Do:

Follow submission guidelines on the agent’s website.

Personalize your query letter. Find a connection between your work and the agent you are approaching, be it a writer you admire that the agent represents or a common interest or something else that catches your attention about him or her on the agent’s website.

Open your query letter with a referral source, if you have one. Promising referral sources are: other agents (by name), established editors, published author(s) who admire your work, experts in your field (nonfiction), friend(s) of the agent.

Make every word count. The query letter makes that all-important first impression. Describe your project in tantalizing prose that arouses curiosity to learn more about it.

Write it yourself. The query letter is the agent’s first brush with your talent. Showcase your own skills, not those of a ghostwriter. Your book editor can help tweak it but it should sound like you.

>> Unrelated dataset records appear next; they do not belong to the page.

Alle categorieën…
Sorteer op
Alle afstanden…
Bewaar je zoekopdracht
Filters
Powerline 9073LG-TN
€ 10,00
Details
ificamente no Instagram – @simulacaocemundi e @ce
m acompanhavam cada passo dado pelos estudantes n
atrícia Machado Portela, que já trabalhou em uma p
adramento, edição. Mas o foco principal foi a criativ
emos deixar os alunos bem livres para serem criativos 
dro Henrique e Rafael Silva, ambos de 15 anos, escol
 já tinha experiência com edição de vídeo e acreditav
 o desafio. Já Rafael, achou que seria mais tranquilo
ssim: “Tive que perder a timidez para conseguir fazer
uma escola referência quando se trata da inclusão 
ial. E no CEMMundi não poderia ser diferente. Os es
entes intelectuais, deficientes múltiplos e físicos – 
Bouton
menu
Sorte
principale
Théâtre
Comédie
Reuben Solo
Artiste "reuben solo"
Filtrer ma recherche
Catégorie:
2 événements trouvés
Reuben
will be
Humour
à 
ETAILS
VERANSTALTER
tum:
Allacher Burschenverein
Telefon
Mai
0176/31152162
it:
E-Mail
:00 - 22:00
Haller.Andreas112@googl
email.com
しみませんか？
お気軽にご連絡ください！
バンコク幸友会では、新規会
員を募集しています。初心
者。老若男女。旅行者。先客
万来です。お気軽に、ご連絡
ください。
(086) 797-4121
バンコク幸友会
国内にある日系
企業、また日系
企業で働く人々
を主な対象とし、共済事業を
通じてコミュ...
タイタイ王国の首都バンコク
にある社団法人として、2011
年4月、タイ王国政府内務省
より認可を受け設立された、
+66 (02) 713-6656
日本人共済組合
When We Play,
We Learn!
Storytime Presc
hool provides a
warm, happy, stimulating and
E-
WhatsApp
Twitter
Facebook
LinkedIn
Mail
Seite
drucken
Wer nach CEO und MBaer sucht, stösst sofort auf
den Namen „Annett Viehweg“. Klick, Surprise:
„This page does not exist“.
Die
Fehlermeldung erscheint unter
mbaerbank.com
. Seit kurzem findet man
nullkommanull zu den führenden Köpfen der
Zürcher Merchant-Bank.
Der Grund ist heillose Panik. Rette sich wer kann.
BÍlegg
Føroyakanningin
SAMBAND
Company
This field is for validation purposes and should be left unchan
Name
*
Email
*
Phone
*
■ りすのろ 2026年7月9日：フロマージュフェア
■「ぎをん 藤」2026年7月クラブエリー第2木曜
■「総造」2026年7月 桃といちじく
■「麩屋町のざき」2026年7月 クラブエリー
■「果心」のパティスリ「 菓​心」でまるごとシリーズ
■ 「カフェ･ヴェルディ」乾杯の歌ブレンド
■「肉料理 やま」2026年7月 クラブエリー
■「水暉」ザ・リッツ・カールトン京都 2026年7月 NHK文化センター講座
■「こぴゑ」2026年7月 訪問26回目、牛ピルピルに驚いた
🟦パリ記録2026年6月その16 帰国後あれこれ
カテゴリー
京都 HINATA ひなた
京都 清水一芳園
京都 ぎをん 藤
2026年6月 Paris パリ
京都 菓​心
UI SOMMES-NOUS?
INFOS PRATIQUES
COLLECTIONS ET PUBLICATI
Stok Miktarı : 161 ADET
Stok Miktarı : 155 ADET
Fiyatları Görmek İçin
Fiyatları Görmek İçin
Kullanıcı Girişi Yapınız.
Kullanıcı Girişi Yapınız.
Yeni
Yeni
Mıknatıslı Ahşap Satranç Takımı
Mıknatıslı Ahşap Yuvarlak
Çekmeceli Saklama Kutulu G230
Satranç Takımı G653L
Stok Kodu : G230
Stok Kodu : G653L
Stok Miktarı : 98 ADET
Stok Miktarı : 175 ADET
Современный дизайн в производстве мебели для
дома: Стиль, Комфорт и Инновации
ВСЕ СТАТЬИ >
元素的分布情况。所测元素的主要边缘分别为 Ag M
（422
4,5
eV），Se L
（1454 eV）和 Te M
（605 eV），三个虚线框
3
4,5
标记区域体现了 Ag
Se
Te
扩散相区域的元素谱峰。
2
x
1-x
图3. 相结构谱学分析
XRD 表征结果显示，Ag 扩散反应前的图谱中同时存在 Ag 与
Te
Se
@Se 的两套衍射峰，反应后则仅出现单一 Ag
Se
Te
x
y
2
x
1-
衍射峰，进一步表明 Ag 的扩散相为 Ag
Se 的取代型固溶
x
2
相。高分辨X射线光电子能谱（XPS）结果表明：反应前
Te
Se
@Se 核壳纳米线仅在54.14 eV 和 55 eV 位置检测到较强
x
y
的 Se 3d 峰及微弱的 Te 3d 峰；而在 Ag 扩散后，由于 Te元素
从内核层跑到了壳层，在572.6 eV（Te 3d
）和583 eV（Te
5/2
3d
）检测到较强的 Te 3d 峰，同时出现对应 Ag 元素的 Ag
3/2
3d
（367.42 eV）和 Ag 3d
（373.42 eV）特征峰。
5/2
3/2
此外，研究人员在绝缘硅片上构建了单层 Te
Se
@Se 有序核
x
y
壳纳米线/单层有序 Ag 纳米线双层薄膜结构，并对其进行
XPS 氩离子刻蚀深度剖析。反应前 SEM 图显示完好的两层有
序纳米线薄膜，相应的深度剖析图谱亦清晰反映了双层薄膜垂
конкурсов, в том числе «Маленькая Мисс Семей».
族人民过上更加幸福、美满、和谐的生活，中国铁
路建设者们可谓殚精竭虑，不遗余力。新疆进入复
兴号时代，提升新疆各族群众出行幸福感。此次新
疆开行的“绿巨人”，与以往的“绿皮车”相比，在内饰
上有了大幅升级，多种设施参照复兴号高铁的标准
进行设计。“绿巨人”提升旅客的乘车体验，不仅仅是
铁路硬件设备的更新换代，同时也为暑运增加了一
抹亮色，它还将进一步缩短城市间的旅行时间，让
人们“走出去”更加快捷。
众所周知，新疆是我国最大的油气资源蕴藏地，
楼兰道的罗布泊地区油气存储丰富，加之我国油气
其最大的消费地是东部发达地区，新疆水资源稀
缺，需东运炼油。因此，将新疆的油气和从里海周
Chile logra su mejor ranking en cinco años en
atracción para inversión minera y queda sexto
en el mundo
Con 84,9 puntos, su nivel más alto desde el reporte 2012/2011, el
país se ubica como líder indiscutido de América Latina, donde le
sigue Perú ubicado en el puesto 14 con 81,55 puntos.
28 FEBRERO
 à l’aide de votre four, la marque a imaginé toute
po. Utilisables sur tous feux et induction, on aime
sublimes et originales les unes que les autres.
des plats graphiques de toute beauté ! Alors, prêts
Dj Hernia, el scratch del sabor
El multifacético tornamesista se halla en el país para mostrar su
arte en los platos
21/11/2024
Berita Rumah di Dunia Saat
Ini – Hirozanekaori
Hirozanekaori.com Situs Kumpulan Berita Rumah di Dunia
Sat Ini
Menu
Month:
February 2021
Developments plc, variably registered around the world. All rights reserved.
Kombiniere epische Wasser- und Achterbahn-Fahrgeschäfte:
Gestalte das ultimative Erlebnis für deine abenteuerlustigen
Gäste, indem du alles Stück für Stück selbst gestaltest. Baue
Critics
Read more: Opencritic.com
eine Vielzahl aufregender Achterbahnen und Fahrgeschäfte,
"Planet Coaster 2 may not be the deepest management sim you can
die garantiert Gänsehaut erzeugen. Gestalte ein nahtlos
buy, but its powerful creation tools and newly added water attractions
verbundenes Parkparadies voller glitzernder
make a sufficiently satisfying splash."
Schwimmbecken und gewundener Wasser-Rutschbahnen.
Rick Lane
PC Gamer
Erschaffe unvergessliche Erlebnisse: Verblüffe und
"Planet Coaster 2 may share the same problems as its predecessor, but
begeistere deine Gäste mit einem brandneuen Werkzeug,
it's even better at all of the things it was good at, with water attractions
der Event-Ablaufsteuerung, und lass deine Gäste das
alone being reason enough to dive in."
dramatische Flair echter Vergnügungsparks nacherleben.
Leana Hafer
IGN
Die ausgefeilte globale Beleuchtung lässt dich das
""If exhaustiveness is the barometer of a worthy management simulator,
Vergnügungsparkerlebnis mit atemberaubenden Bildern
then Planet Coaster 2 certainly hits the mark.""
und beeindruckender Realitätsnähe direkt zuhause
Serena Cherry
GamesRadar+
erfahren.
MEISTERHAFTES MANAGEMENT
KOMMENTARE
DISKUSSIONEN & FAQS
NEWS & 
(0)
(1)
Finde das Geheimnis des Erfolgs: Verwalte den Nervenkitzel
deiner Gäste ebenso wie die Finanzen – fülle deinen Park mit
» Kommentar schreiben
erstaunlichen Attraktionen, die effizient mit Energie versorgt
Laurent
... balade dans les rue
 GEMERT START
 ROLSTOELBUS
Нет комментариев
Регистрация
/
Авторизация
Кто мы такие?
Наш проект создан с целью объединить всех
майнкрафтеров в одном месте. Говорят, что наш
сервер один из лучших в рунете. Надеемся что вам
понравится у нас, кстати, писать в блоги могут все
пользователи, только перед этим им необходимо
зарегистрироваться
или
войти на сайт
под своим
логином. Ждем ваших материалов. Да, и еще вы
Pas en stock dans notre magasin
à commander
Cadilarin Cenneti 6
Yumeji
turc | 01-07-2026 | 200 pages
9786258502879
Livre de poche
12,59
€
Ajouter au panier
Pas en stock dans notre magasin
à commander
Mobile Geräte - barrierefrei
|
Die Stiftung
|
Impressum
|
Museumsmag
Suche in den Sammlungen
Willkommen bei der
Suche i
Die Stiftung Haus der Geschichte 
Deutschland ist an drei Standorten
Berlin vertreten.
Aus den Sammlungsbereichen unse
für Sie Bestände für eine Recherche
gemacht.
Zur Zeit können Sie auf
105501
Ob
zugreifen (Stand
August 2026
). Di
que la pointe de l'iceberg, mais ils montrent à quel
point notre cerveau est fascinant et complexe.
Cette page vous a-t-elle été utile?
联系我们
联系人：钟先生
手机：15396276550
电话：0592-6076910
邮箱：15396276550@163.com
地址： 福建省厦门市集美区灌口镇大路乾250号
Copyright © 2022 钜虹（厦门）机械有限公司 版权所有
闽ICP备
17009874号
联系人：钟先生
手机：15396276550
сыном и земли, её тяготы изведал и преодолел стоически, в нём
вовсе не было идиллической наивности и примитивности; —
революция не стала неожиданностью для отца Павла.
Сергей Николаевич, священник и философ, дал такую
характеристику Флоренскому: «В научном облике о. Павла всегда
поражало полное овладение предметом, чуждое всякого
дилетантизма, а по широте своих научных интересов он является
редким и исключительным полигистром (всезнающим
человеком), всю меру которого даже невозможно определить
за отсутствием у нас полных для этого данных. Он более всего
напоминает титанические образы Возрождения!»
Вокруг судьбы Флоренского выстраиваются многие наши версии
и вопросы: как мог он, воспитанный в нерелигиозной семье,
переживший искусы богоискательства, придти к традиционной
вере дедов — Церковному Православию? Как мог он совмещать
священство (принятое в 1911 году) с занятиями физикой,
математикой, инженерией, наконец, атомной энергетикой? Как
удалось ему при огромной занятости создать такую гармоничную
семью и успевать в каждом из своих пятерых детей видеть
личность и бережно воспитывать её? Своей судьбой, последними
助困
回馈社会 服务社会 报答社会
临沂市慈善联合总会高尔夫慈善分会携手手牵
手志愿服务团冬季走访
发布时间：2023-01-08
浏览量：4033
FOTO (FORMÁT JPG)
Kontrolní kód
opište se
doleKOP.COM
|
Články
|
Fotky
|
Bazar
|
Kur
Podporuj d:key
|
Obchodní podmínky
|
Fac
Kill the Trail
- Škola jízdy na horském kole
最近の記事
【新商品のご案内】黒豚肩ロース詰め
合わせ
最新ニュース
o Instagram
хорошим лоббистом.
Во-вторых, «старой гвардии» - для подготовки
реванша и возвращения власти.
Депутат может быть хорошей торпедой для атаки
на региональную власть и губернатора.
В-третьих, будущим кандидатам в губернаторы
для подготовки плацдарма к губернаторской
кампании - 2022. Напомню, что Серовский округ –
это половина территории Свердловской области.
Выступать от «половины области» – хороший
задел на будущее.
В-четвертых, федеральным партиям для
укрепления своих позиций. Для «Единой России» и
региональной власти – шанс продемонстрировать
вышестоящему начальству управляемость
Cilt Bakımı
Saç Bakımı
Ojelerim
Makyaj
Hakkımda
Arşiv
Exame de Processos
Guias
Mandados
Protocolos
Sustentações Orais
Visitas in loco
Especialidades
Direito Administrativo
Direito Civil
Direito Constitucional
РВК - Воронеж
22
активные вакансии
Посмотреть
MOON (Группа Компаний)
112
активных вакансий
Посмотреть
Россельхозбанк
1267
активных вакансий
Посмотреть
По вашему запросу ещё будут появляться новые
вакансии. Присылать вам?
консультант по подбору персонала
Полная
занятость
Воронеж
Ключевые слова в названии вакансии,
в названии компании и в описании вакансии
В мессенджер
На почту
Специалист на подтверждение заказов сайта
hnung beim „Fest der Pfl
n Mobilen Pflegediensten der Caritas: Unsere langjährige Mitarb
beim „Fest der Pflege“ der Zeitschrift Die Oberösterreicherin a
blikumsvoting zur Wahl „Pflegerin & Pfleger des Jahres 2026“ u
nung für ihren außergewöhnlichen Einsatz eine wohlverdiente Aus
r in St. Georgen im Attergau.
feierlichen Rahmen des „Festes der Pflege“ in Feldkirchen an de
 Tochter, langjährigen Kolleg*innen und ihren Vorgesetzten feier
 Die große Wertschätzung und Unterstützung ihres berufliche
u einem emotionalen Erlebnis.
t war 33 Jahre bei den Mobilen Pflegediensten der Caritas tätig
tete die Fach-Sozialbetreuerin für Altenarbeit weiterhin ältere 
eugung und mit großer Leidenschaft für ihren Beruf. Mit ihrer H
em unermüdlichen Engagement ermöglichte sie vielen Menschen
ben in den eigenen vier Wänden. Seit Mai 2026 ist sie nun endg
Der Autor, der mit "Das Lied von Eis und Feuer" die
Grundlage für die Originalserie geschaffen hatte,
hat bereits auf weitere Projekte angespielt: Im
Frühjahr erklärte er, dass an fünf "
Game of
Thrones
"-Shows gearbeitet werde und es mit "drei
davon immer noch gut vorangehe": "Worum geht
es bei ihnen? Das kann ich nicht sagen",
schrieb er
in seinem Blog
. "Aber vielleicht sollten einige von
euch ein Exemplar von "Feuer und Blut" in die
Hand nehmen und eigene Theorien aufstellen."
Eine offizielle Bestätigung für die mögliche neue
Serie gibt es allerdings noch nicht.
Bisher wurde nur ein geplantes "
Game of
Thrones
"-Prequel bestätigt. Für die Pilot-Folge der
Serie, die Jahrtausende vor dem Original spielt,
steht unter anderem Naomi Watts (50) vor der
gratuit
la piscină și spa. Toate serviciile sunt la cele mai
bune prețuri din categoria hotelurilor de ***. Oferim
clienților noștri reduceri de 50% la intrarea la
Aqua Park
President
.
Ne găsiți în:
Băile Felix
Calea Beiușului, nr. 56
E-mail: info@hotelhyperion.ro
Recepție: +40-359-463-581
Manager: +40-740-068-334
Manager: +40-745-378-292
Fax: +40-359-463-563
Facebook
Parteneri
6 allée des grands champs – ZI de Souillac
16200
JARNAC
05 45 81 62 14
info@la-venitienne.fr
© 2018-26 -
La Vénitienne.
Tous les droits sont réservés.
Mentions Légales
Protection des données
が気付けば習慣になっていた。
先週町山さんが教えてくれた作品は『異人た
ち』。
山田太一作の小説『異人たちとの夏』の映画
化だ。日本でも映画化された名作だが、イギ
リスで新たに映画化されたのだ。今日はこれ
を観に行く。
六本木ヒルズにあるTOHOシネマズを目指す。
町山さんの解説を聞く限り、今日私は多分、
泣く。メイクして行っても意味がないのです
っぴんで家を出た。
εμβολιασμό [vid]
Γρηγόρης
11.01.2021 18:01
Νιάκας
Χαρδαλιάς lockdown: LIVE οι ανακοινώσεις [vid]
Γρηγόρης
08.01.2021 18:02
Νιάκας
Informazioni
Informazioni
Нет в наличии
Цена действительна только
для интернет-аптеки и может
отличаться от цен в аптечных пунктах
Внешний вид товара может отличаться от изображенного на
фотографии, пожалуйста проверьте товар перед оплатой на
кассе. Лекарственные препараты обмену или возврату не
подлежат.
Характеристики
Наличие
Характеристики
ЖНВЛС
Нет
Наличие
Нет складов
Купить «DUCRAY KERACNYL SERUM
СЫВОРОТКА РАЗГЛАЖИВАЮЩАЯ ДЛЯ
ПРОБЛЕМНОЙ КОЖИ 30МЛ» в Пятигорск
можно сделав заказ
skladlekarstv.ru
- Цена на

Contact several agents (multiple submissions). If an agent asks for an exclusive reading, limit exclusive access to three weeks, tops.

Keep records during the querying process so you know when to re-contact agents who have not responded to your query.

Continue writing. Agents are more likely to represent writers who have new books in the wings than writers who are pinning their hopes and dreams on one title.

Don’t:

Send a letter with errors in spelling or punctuation. Ask your copy editor to double-check your query for accuracy.

Write in a folksy style as if the agent were your best pal. This is a professional relationship you wish to establish.

Badger the agent with phone calls or questions. Observe the timeline established on the agent’s website for submission responses.

Tell the agent that your book will be the next Pulitzer Prize winner or #1 bestseller. Let the quality of your writing speak for itself.

Pitch an incomplete novel. Fiction agents want to read the whole manuscript; nonfiction agents want a book proposal.

Submit chapters unless the agent requests them.

Sit around and chew your nails waiting for a call or letter from an agent. Silence does not mean rejection. Most agents receive dozens of queries every day.

When an agent asks for more:

Send the requested chapters or pages right away and identify them as materials the agent requested from you.